▶

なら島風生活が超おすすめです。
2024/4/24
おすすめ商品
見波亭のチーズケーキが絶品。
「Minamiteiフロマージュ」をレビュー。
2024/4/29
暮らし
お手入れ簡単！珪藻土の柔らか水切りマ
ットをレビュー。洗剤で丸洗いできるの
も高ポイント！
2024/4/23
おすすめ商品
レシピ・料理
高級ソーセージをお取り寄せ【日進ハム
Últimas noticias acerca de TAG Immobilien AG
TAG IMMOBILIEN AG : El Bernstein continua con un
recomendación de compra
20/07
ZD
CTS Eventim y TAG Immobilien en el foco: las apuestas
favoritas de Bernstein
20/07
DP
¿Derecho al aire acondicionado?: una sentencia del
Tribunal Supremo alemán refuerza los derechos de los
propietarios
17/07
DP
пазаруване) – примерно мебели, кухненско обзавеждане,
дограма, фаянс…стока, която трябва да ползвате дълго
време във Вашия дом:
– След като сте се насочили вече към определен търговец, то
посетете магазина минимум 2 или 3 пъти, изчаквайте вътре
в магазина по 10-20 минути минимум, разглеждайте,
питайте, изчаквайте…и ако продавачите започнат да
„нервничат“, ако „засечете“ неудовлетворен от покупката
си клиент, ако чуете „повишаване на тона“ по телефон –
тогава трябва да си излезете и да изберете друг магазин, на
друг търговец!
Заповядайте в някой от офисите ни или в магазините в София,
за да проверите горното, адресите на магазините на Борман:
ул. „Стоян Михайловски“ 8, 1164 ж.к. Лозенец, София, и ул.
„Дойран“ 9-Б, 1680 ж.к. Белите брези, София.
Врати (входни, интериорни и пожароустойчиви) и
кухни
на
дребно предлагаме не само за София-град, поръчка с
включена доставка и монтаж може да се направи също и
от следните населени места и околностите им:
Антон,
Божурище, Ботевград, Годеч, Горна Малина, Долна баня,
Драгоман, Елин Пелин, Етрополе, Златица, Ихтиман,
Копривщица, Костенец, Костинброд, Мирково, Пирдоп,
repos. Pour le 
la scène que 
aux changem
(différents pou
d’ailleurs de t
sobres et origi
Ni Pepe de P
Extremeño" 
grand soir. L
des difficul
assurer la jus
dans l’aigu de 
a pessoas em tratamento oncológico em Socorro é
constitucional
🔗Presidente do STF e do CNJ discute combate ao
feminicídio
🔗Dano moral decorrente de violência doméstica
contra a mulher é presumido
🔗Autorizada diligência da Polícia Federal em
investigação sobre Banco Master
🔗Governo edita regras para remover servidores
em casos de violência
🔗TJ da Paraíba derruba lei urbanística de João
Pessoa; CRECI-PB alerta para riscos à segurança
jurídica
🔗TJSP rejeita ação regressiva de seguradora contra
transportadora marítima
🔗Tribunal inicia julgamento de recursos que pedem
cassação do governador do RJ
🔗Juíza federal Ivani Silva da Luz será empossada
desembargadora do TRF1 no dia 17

◀

Collect the complete line wherever the string "търговец" appears in the records.

» **ANSWER SPACE**
– След като сте се насочили вече към определен търговец, то
друг търговец!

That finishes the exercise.